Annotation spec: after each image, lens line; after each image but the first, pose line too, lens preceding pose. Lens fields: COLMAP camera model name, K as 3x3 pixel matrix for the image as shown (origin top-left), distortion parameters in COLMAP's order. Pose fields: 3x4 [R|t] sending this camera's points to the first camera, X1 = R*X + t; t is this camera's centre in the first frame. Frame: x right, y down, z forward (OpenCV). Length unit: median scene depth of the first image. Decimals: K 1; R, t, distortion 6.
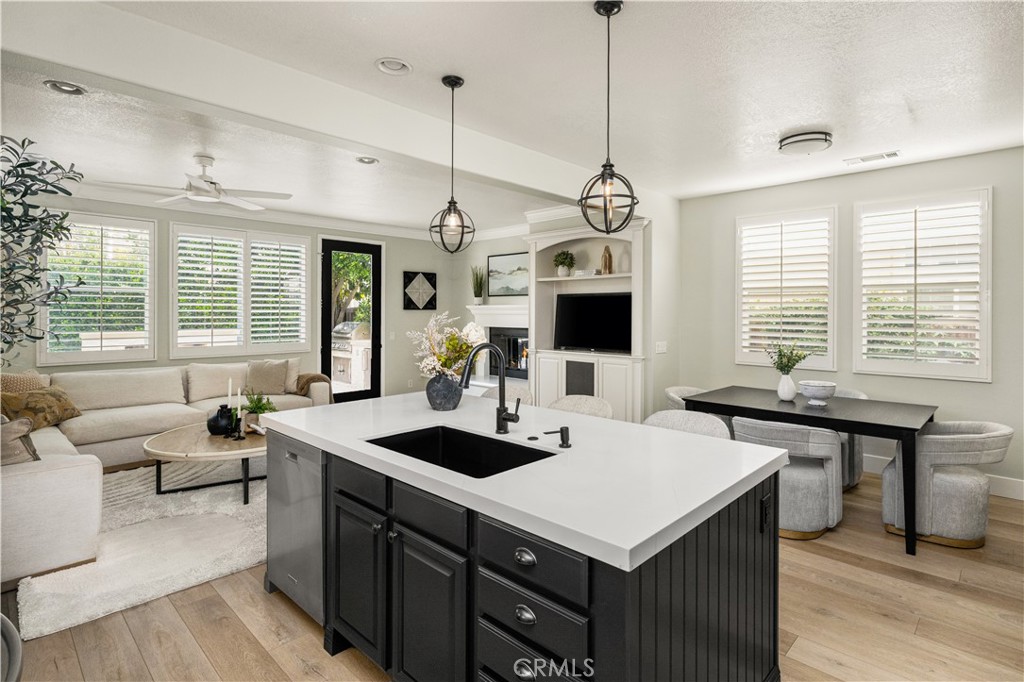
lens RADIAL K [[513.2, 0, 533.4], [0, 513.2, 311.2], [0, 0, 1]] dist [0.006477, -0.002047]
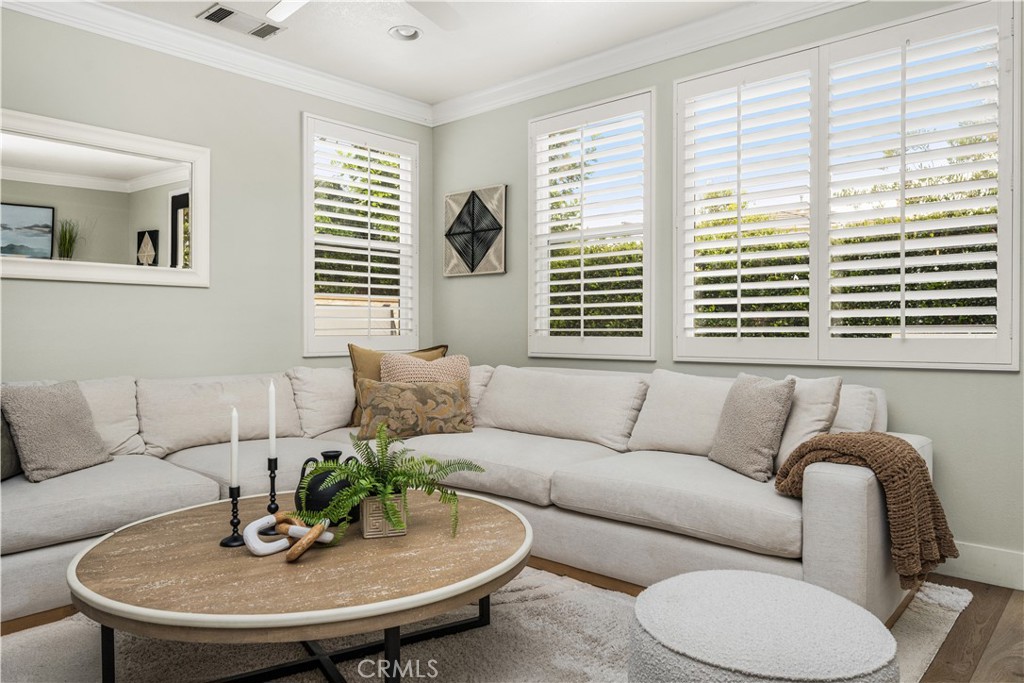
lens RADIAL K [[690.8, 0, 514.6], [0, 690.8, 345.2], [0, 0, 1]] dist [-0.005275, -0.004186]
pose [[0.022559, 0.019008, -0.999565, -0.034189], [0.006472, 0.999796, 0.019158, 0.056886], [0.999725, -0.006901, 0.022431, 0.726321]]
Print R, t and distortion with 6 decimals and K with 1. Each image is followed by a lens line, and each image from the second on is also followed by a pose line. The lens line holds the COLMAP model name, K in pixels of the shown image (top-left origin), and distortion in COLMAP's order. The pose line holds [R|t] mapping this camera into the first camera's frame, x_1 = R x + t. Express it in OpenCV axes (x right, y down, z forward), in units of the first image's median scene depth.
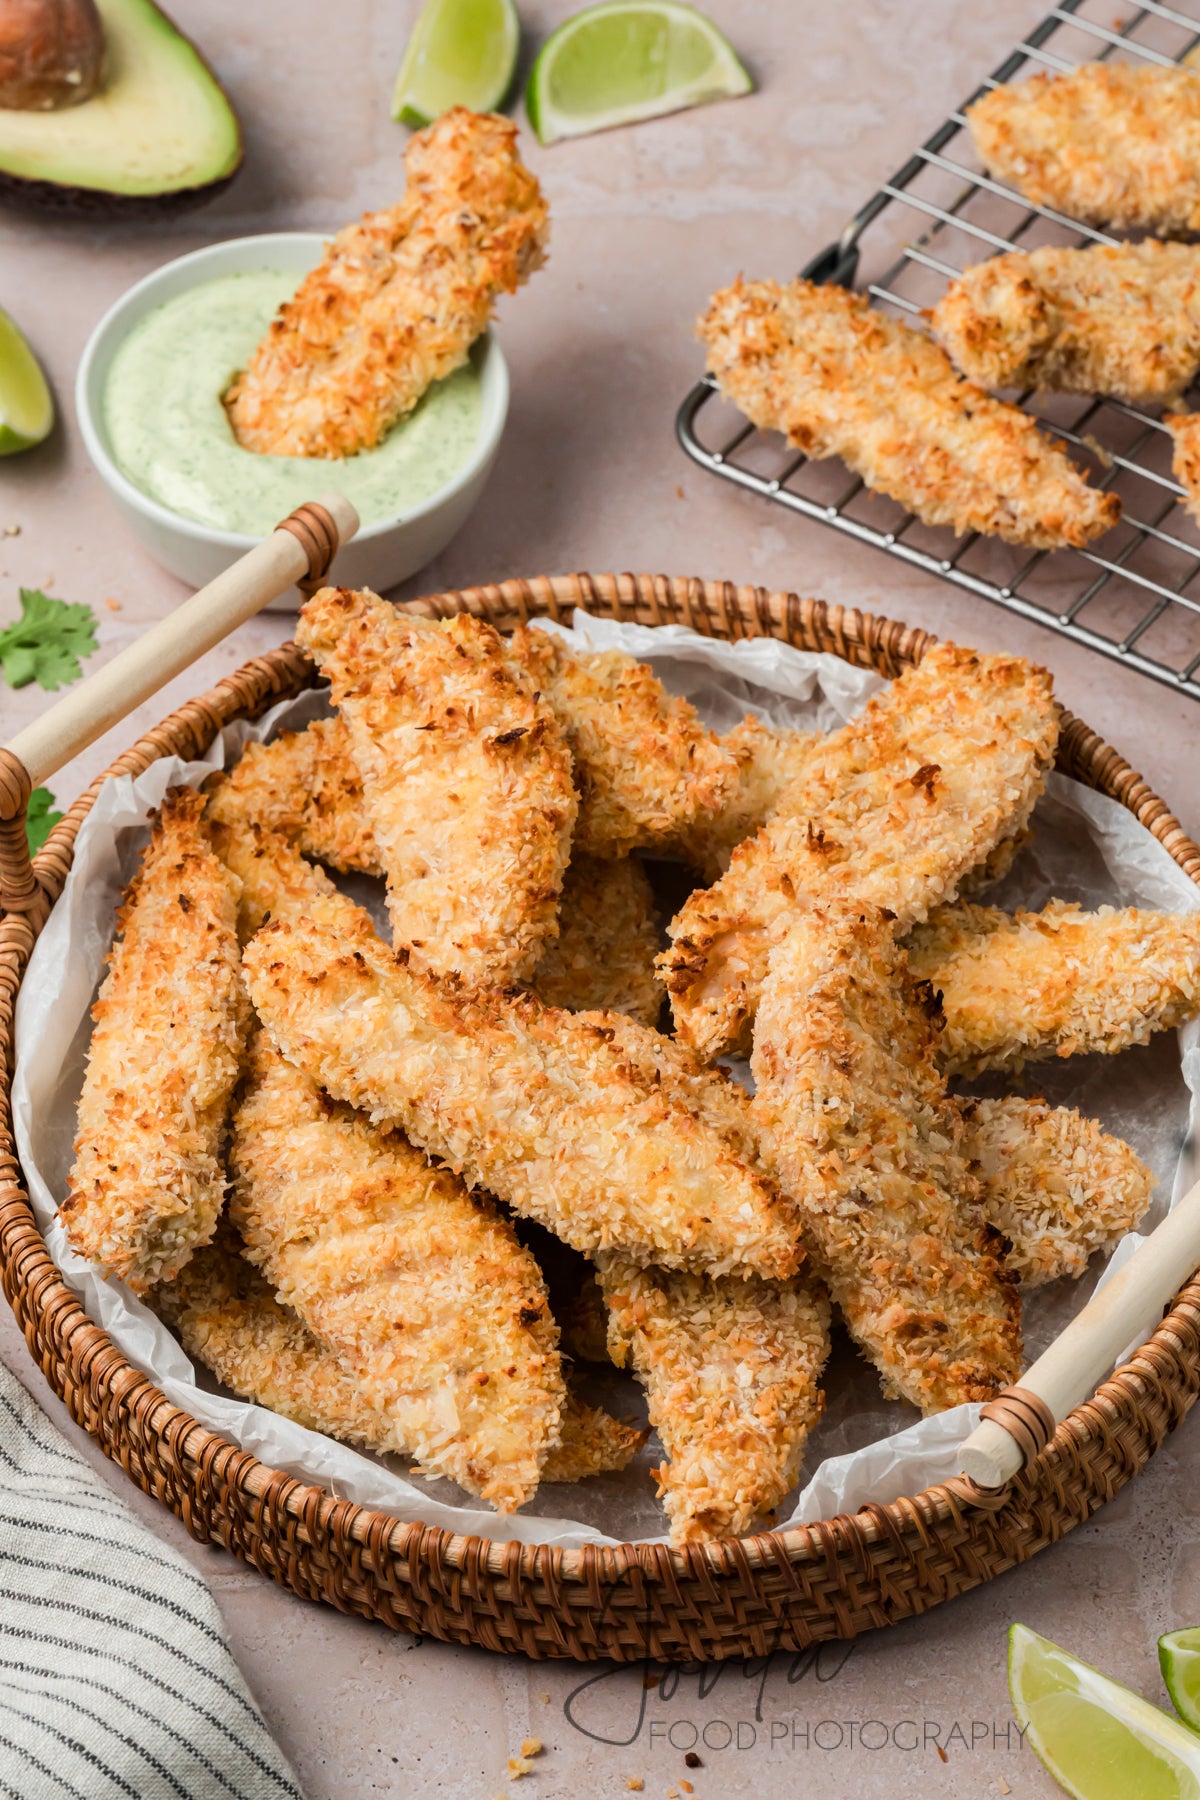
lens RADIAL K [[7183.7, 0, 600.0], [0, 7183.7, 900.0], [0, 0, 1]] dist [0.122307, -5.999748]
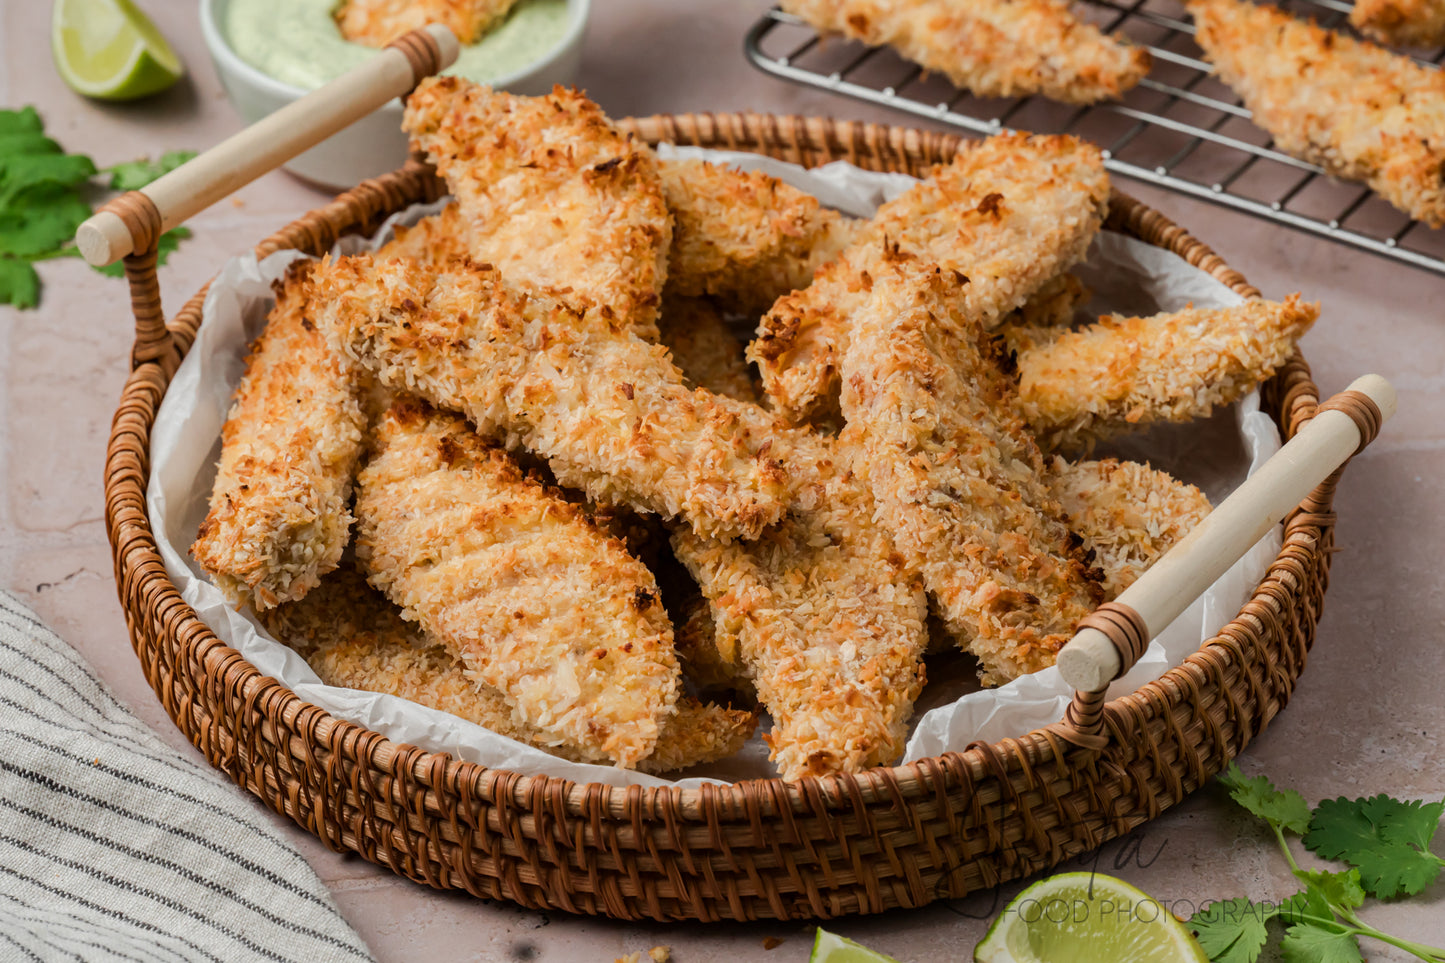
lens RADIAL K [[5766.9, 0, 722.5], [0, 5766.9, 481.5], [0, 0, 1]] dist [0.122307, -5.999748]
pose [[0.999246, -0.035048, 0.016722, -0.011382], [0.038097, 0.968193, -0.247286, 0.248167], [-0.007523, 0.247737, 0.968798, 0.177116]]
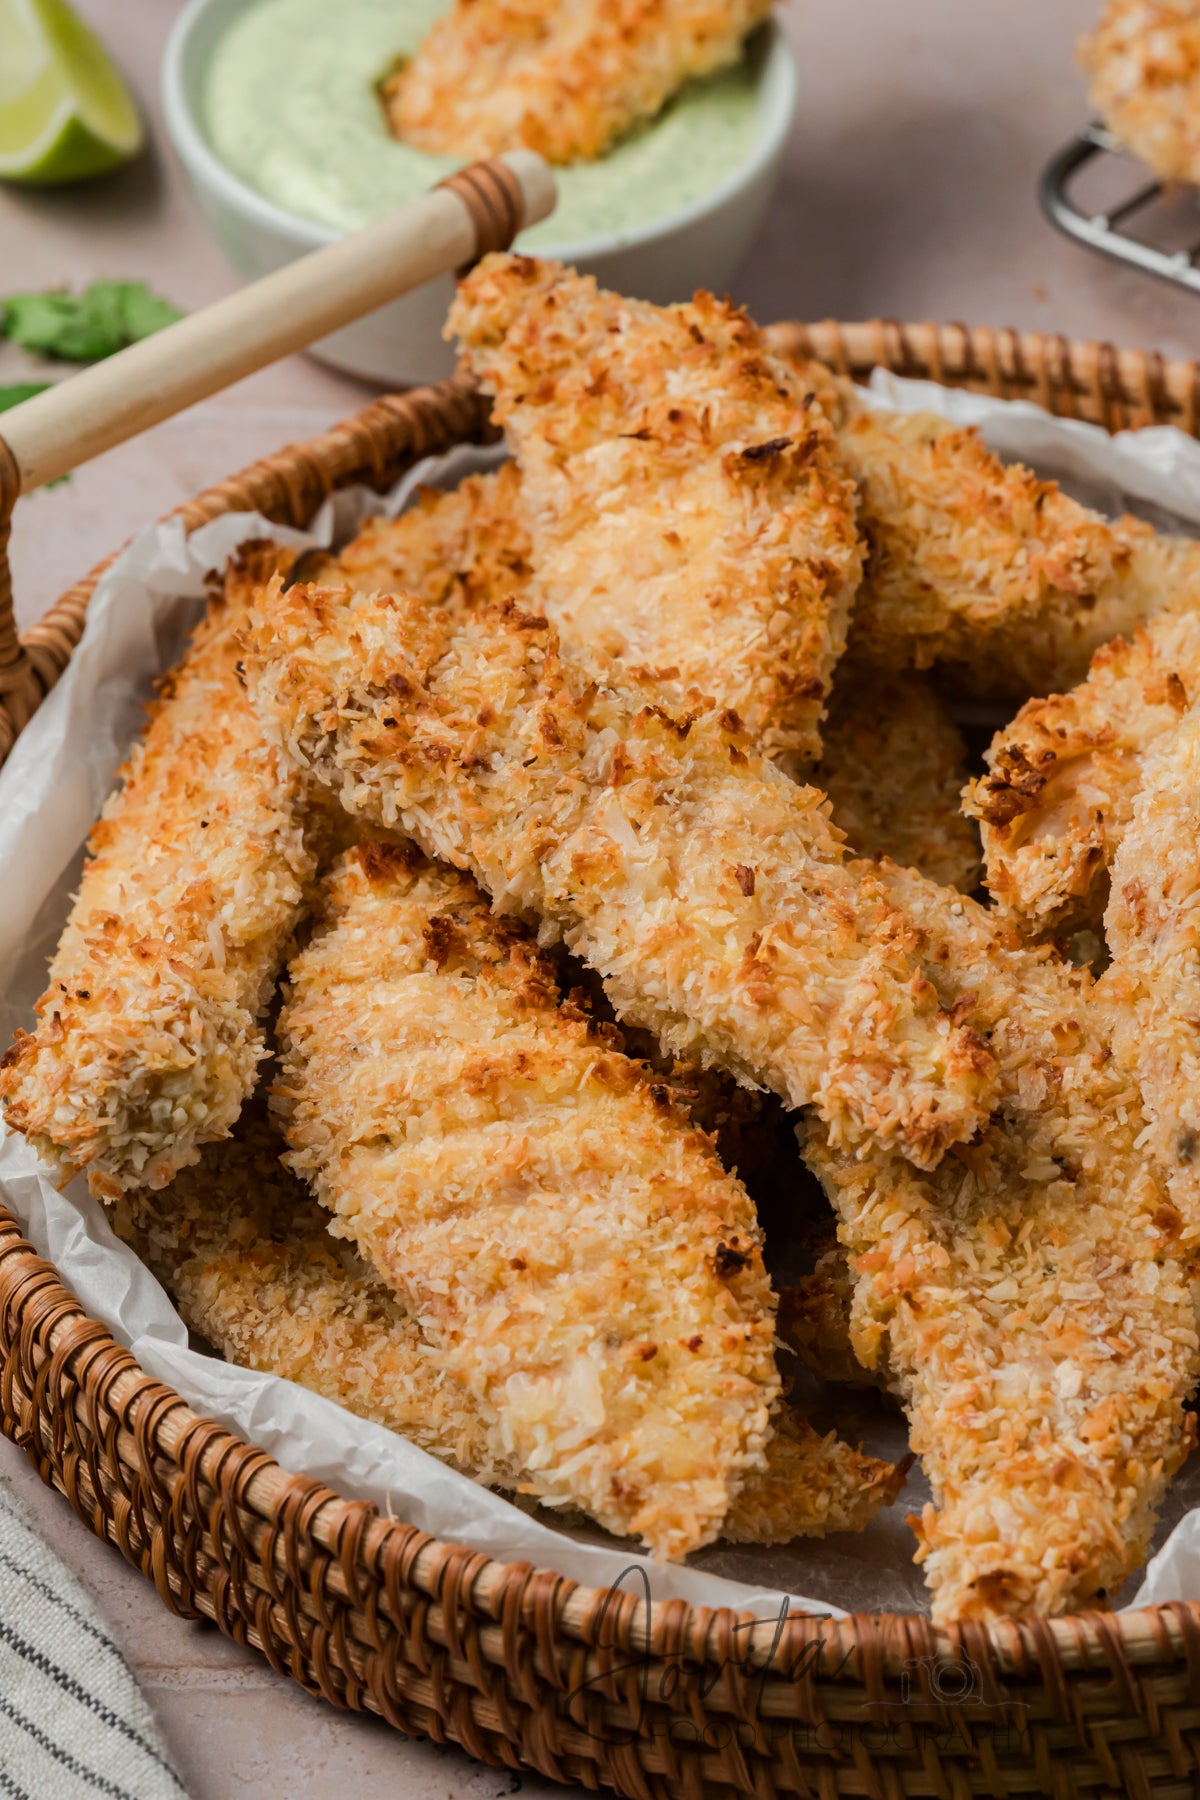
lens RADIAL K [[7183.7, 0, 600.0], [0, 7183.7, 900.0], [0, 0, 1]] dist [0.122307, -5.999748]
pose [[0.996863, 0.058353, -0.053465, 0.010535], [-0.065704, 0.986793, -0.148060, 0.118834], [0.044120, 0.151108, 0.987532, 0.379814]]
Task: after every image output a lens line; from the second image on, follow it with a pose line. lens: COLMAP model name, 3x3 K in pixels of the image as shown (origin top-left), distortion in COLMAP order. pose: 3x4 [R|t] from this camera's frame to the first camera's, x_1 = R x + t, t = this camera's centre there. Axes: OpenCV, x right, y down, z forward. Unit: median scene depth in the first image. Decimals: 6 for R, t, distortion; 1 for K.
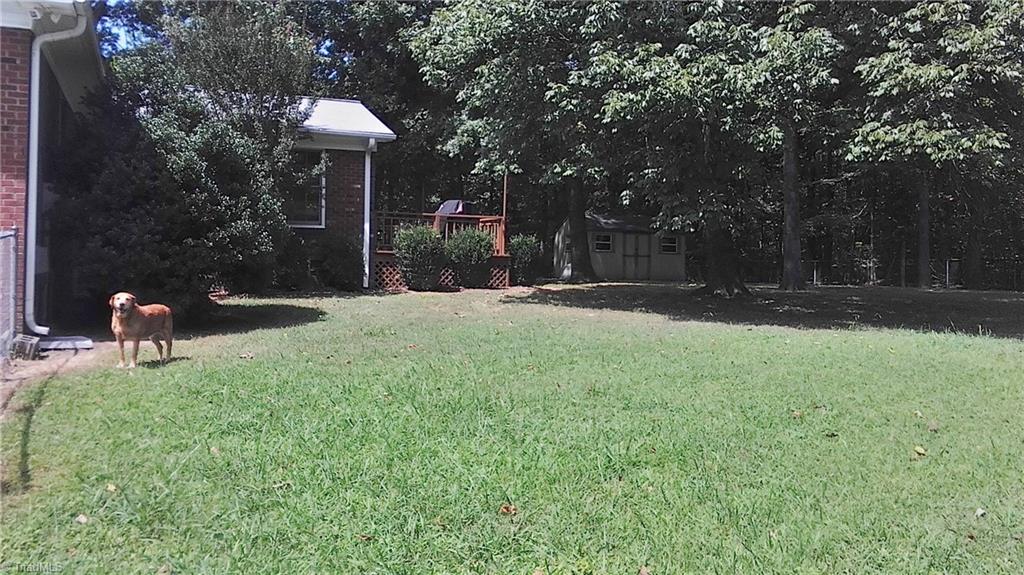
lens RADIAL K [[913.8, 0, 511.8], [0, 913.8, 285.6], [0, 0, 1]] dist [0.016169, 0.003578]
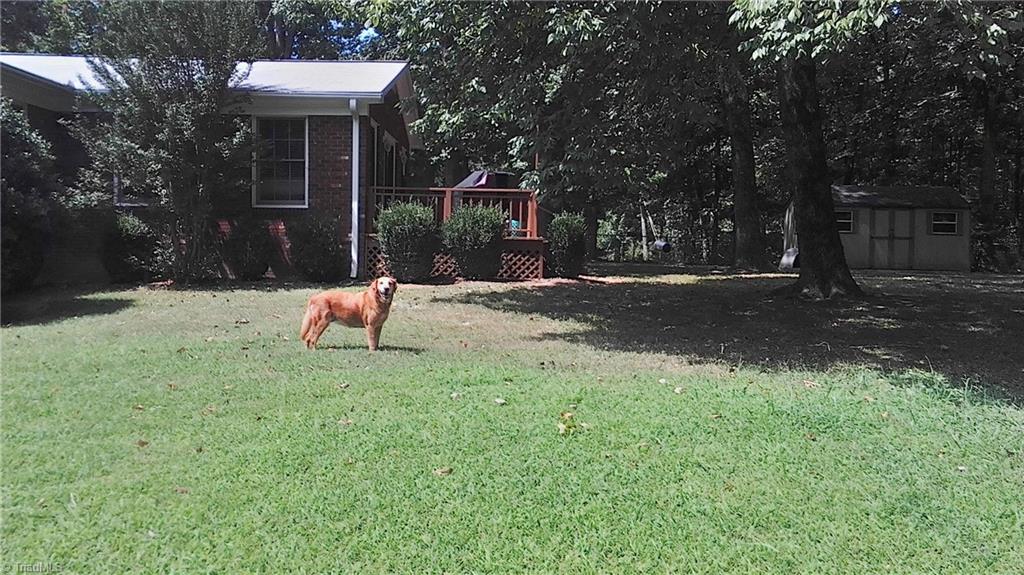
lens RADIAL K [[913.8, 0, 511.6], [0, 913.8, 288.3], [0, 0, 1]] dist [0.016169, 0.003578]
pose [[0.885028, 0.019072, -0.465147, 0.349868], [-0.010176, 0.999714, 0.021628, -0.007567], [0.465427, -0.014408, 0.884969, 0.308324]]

### What needs to be done
Reproduce, word for word, the part of the data that opens with the line containing "Print R, t and" and closes with the line containing "481.5], [0, 0, 1]] dist [0.122307, -5.999748]", including both of those lines. Omit the pictures from your answer.

### Answer box
Print R, t and distortion with 6 decimals and K with 1. Each image is followed by a lens line, and each image from the second on is also followed by a pose line. The lens line holds the COLMAP model name, K in pixels of the shown image (top-left origin), and distortion in COLMAP's order. The pose line holds [R|t] mapping this camera into the first camera's frame, x_1 = R x + t. Express it in OpenCV axes (x right, y down, z forward), in units of the first image's median scene depth.
lens RADIAL K [[7183.7, 0, 600.0], [0, 7183.7, 900.0], [0, 0, 1]] dist [0.122307, -5.999748]
lens RADIAL K [[5766.9, 0, 722.5], [0, 5766.9, 481.5], [0, 0, 1]] dist [0.122307, -5.999748]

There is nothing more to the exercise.